> **Instructions for the task**: Of all the lines below, return only those starting with the line holding "PI3Kδ | Phase I |" and going on through the line holding "DNA-PK | Phase I |", exactly as written.

> **Dataset entries**:
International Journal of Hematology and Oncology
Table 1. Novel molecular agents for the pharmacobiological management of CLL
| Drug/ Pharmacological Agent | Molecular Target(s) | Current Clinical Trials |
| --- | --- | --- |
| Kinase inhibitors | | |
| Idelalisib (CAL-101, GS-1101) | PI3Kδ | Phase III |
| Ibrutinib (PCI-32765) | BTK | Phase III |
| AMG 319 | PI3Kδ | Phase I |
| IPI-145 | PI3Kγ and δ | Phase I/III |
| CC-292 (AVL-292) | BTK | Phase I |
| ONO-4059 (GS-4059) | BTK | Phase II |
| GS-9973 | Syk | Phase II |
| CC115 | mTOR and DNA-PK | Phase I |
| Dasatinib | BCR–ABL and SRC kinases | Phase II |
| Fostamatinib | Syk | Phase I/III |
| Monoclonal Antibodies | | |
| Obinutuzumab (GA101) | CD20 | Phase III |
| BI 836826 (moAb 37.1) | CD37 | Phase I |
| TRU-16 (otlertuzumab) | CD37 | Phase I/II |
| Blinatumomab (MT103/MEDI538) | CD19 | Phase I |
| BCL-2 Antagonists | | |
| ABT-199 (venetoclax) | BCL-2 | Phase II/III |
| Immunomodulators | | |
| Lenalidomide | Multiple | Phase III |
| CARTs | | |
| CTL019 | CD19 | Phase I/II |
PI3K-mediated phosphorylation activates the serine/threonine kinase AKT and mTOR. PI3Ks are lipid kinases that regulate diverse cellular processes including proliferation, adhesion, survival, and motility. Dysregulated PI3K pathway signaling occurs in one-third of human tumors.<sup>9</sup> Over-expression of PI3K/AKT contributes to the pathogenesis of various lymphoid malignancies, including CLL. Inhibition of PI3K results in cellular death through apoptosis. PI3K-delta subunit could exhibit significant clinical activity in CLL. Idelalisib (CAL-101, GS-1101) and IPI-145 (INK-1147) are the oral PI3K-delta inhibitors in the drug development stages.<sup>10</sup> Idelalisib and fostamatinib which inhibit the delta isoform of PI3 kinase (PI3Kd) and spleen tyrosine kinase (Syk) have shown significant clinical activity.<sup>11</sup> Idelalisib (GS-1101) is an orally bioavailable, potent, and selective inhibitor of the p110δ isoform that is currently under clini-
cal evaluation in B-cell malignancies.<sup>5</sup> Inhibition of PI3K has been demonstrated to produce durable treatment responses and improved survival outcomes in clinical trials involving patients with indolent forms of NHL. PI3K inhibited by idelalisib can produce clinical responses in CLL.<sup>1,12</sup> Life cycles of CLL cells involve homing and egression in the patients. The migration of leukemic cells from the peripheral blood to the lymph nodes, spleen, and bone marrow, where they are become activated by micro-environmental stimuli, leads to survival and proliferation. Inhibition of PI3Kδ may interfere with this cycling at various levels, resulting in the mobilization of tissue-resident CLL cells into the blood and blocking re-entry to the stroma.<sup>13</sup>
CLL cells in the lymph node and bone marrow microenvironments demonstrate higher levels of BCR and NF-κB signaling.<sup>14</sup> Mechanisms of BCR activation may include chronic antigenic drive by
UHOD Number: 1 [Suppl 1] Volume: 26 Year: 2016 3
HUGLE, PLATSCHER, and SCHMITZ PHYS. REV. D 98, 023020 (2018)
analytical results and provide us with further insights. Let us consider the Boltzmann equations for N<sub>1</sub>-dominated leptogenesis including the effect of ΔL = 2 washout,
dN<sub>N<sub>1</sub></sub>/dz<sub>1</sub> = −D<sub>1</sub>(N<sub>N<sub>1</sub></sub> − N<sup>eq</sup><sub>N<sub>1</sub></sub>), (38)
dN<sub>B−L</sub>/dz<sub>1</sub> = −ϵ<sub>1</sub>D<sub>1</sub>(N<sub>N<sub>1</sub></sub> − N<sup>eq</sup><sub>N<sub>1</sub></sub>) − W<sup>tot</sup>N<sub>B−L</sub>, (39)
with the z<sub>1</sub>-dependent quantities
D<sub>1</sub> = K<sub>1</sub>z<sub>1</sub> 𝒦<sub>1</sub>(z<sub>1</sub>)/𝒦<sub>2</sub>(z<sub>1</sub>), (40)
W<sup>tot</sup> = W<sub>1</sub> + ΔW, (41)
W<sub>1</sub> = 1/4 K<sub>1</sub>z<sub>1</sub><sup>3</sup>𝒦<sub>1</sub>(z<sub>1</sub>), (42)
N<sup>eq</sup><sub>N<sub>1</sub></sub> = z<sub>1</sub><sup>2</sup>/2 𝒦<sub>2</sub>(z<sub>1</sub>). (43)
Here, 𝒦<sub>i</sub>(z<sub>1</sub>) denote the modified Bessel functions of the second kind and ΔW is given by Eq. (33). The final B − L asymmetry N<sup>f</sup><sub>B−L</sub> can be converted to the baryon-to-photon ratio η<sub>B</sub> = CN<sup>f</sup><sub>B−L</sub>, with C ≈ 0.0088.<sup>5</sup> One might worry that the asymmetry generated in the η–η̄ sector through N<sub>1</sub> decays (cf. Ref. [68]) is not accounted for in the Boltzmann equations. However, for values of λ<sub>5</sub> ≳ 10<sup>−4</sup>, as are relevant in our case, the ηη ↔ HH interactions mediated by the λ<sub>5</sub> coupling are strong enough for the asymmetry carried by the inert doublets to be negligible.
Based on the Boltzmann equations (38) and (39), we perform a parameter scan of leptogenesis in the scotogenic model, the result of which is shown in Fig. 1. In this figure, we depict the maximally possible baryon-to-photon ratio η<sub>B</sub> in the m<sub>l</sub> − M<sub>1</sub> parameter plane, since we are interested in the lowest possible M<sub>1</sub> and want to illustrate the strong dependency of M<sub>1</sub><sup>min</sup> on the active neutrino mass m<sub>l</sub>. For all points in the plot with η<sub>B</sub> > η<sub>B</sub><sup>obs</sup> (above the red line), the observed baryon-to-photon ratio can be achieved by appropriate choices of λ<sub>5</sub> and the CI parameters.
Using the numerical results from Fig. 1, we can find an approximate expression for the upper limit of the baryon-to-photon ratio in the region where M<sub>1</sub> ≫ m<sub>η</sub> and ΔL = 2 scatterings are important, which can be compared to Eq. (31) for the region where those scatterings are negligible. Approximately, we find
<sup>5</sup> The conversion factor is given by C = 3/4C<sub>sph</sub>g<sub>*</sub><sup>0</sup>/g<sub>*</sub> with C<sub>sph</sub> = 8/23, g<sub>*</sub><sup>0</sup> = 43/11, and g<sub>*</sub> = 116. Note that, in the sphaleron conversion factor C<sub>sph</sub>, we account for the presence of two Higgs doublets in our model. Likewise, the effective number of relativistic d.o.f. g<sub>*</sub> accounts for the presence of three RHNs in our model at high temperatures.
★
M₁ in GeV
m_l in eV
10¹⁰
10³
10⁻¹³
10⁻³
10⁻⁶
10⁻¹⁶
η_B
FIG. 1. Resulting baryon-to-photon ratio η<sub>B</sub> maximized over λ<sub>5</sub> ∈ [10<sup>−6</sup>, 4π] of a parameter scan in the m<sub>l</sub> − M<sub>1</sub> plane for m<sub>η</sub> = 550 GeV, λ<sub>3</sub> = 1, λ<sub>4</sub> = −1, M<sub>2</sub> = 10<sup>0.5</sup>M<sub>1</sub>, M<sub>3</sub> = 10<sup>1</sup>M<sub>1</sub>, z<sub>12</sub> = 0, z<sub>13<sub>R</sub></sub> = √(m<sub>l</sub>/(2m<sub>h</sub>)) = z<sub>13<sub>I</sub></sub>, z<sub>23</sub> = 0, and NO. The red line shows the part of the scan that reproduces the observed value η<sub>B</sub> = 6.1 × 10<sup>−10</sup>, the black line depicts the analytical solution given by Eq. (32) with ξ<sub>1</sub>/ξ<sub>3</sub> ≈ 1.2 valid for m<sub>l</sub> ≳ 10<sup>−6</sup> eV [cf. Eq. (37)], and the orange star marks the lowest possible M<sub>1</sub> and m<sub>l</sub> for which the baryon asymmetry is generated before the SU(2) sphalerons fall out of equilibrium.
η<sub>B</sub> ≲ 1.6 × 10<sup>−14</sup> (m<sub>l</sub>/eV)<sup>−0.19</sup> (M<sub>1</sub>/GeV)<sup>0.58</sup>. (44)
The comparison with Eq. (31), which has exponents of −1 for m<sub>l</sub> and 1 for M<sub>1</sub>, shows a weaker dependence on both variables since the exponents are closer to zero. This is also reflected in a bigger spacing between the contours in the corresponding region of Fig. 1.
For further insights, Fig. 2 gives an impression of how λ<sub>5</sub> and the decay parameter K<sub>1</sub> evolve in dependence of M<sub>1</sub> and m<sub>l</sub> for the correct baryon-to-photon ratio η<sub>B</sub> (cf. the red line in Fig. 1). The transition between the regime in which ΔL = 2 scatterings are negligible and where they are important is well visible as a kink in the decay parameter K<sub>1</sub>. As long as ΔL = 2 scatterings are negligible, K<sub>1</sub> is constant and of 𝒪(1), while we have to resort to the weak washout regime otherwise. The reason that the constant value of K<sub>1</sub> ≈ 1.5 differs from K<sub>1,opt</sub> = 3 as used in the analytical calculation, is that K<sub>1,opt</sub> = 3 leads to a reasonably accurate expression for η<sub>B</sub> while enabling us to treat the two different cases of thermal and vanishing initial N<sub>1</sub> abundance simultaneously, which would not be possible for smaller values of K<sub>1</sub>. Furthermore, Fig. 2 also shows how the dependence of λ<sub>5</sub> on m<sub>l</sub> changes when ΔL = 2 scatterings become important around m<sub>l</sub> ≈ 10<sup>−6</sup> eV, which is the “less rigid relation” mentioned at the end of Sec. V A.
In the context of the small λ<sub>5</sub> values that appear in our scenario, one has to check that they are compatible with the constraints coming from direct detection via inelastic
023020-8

> **Result of the task**:
| AMG 319 | PI3Kδ | Phase I |
| IPI-145 | PI3Kγ and δ | Phase I/III |
| CC-292 (AVL-292) | BTK | Phase I |
| ONO-4059 (GS-4059) | BTK | Phase II |
| GS-9973 | Syk | Phase II |
| CC115 | mTOR and DNA-PK | Phase I |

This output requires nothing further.